Problem to solve
What you return must match the records word for word.

Supplied material

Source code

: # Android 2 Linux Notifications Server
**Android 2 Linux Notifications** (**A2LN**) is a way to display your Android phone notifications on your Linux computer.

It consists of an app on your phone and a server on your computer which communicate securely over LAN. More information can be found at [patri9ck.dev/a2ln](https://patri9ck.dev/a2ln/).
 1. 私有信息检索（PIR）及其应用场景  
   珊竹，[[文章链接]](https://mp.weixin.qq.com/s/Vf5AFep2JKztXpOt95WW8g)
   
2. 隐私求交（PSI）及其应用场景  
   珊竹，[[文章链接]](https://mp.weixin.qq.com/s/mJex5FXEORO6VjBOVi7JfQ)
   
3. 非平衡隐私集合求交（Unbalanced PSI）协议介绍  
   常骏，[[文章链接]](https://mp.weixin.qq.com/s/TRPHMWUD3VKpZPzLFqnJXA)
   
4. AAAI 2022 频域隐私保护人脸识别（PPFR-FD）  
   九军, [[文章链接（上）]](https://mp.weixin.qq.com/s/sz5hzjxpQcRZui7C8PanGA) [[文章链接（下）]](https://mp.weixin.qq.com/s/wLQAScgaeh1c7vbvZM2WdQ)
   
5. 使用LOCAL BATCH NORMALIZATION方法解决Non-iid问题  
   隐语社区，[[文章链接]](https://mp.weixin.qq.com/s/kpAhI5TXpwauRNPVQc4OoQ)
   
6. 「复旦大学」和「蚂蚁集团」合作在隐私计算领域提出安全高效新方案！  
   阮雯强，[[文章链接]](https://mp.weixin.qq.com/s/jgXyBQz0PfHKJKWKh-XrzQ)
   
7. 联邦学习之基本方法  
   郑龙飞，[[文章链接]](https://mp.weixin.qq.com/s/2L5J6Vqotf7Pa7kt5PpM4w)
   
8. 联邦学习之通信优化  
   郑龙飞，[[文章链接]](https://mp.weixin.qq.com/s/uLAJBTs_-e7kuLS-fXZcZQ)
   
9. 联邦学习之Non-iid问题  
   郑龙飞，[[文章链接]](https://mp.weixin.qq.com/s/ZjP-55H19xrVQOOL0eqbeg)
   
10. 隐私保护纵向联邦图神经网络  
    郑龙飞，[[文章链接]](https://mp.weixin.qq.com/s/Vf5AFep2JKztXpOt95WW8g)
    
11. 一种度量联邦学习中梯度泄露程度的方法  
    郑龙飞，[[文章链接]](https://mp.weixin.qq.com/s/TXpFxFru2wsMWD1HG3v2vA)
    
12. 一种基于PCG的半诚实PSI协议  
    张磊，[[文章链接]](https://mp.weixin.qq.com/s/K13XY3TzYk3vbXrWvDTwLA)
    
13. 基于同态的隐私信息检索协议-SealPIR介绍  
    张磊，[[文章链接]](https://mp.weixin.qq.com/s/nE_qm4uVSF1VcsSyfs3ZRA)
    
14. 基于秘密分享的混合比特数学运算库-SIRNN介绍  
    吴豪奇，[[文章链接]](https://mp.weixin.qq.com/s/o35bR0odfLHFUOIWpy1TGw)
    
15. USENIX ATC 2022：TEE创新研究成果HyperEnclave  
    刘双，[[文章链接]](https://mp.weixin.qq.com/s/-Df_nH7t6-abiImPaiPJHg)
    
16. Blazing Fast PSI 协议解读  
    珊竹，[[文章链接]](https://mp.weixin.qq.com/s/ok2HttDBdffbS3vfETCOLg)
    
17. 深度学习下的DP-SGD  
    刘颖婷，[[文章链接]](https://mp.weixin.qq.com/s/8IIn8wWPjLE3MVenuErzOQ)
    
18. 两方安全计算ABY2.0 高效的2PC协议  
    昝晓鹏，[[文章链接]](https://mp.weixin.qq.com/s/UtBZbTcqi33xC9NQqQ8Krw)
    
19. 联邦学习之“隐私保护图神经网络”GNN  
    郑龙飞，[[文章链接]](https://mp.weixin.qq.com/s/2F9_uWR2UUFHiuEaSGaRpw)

Task solution
Source code

: # Android 2 Linux Notifications Server
**Android 2 Linux Notifications** (**A2LN**) is a way to display your Android phone notifications on your Linux computer.

It consists of an app on your phone and a server on your computer which communicate securely over LAN. More information can be found at [patri9ck.dev/a2ln](https://patri9ck.dev/a2ln/).
 1. 私有信息检索（PIR）及其应用场景  
   珊竹，[[文章链接]](https://mp.weixin.qq.com/s/Vf5AFep2JKztXpOt95WW8g)
   
2. 隐私求交（PSI）及其应用场景  
   珊竹，[[文章链接]](https://mp.weixin.qq.com/s/mJex5FXEORO6VjBOVi7JfQ)
   
3. 非平衡隐私集合求交（Unbalanced PSI）协议介绍  
   常骏，[[文章链接]](https://mp.weixin.qq.com/s/TRPHMWUD3VKpZPzLFqnJXA)
   
4. AAAI 2022 频域隐私保护人脸识别（PPFR-FD）  
   九军, [[文章链接（上）]](https://mp.weixin.qq.com/s/sz5hzjxpQcRZui7C8PanGA) [[文章链接（下）]](https://mp.weixin.qq.com/s/wLQAScgaeh1c7vbvZM2WdQ)
   
5. 使用LOCAL BATCH NORMALIZATION方法解决Non-iid问题  
   隐语社区，[[文章链接]](https://mp.weixin.qq.com/s/kpAhI5TXpwauRNPVQc4OoQ)
   
6. 「复旦大学」和「蚂蚁集团」合作在隐私计算领域提出安全高效新方案！  
   阮雯强，[[文章链接]](https://mp.weixin.qq.com/s/jgXyBQz0PfHKJKWKh-XrzQ)
   
7. 联邦学习之基本方法  
   郑龙飞，[[文章链接]](https://mp.weixin.qq.com/s/2L5J6Vqotf7Pa7kt5PpM4w)
   
8. 联邦学习之通信优化  
   郑龙飞，[[文章链接]](https://mp.weixin.qq.com/s/uLAJBTs_-e7kuLS-fXZcZQ)
   
9. 联邦学习之Non-iid问题  
   郑龙飞，[[文章链接]](https://mp.weixin.qq.com/s/ZjP-55H19xrVQOOL0eqbeg)
   
10. 隐私保护纵向联邦图神经网络  
    郑龙飞，[[文章链接]](https://mp.weixin.qq.com/s/Vf5AFep2JKztXpOt95WW8g)
    
11. 一种度量联邦学习中梯度泄露程度的方法  
    郑龙飞，[[文章链接]](https://mp.weixin.qq.com/s/TXpFxFru2wsMWD1HG3v2vA)
    
12. 一种基于PCG的半诚实PSI协议  
    张磊，[[文章链接]](https://mp.weixin.qq.com/s/K13XY3TzYk3vbXrWvDTwLA)
    
13. 基于同态的隐私信息检索协议-SealPIR介绍  
    张磊，[[文章链接]](https://mp.weixin.qq.com/s/nE_qm4uVSF1VcsSyfs3ZRA)
    
14. 基于秘密分享的混合比特数学运算库-SIRNN介绍  
    吴豪奇，[[文章链接]](https://mp.weixin.qq.com/s/o35bR0odfLHFUOIWpy1TGw)
    
15. USENIX ATC 2022：TEE创新研究成果HyperEnclave  
    刘双，[[文章链接]](https://mp.weixin.qq.com/s/-Df_nH7t6-abiImPaiPJHg)
    
16. Blazing Fast PSI 协议解读  
    珊竹，[[文章链接]](https://mp.weixin.qq.com/s/ok2HttDBdffbS3vfETCOLg)
    
17. 深度学习下的DP-SGD  
    刘颖婷，[[文章链接]](https://mp.weixin.qq.com/s/8IIn8wWPjLE3MVenuErzOQ)
    
18. 两方安全计算ABY2.0 高效的2PC协议  
    昝晓鹏，[[文章链接]](https://mp.weixin.qq.com/s/UtBZbTcqi33xC9NQqQ8Krw)
    
19. 联邦学习之“隐私保护图神经网络”GNN  
    郑龙飞，[[文章链接]](https://mp.weixin.qq.com/s/2F9_uWR2UUFHiuEaSGaRpw)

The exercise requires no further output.